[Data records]
┌────────
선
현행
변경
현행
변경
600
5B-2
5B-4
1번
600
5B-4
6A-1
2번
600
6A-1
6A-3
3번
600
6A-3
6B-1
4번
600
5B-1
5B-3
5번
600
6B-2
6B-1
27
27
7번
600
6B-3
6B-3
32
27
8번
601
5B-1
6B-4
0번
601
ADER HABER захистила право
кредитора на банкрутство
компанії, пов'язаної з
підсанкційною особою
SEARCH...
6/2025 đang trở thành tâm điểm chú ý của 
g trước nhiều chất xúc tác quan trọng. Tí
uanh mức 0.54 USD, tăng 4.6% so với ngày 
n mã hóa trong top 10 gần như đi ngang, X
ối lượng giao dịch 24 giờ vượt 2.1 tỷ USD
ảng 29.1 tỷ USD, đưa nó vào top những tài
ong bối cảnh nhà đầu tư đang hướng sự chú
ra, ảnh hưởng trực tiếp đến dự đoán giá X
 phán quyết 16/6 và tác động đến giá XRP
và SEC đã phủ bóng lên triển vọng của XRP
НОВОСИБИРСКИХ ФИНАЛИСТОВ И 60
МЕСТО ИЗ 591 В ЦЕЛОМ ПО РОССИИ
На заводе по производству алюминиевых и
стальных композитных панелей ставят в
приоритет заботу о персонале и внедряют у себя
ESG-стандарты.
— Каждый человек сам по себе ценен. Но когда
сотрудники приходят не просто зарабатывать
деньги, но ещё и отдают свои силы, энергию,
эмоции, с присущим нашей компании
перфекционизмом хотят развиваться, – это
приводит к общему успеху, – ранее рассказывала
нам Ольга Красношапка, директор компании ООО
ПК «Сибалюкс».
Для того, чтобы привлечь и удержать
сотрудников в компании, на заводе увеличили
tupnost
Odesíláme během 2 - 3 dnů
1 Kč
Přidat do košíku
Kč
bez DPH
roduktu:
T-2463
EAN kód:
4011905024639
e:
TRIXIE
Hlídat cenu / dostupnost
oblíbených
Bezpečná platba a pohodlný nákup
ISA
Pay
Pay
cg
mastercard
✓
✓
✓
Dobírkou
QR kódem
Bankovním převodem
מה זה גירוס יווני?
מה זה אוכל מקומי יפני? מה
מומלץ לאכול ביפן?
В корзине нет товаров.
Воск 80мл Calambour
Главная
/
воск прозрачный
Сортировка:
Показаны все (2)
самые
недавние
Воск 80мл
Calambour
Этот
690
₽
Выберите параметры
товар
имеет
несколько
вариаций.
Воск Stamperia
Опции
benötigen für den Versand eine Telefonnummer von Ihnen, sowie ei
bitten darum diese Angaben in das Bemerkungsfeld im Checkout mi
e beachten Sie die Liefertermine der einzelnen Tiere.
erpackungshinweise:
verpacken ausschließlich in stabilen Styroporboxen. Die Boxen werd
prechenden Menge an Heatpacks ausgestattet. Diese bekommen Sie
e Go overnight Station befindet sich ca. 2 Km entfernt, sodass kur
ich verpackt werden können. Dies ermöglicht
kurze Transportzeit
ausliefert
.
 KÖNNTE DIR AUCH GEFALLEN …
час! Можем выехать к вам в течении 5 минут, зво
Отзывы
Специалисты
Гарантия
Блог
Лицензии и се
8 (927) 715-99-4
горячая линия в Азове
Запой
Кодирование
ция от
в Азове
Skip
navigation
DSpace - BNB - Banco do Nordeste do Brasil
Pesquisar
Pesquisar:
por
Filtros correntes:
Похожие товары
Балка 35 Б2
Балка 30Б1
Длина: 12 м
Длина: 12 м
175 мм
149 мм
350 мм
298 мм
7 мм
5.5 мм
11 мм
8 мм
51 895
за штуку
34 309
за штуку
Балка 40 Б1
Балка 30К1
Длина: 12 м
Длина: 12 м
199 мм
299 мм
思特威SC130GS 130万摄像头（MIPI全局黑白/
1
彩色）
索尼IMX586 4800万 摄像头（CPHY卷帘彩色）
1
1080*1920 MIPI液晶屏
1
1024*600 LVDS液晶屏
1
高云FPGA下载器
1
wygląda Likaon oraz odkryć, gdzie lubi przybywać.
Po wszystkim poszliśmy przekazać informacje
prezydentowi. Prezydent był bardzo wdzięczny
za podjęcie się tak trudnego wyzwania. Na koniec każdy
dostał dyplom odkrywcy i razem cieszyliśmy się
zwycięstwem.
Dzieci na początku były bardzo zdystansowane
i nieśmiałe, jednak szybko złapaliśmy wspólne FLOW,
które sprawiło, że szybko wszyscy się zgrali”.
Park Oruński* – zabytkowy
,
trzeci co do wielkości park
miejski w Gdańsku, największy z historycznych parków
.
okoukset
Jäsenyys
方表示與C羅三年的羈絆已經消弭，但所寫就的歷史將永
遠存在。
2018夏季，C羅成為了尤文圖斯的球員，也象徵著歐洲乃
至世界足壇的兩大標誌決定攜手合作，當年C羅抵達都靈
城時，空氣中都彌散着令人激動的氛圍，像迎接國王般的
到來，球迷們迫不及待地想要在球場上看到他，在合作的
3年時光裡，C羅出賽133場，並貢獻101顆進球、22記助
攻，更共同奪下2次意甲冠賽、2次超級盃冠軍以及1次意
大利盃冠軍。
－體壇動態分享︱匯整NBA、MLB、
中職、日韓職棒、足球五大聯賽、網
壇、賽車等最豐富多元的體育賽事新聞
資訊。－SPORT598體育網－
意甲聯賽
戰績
└────────
WHAT YOU SHOULD DO —
Give back, word for word, the lines of the records starting at the very beginning and ending with the line that contains "và SEC đã phủ bóng lên triển vọng của XRP". Include both ends.

EXPECTED ANSWER —
선
현행
변경
현행
변경
600
5B-2
5B-4
1번
600
5B-4
6A-1
2번
600
6A-1
6A-3
3번
600
6A-3
6B-1
4번
600
5B-1
5B-3
5번
600
6B-2
6B-1
27
27
7번
600
6B-3
6B-3
32
27
8번
601
5B-1
6B-4
0번
601
ADER HABER захистила право
кредитора на банкрутство
компанії, пов'язаної з
підсанкційною особою
SEARCH...
6/2025 đang trở thành tâm điểm chú ý của 
g trước nhiều chất xúc tác quan trọng. Tí
uanh mức 0.54 USD, tăng 4.6% so với ngày 
n mã hóa trong top 10 gần như đi ngang, X
ối lượng giao dịch 24 giờ vượt 2.1 tỷ USD
ảng 29.1 tỷ USD, đưa nó vào top những tài
ong bối cảnh nhà đầu tư đang hướng sự chú
ra, ảnh hưởng trực tiếp đến dự đoán giá X
 phán quyết 16/6 và tác động đến giá XRP
và SEC đã phủ bóng lên triển vọng của XRP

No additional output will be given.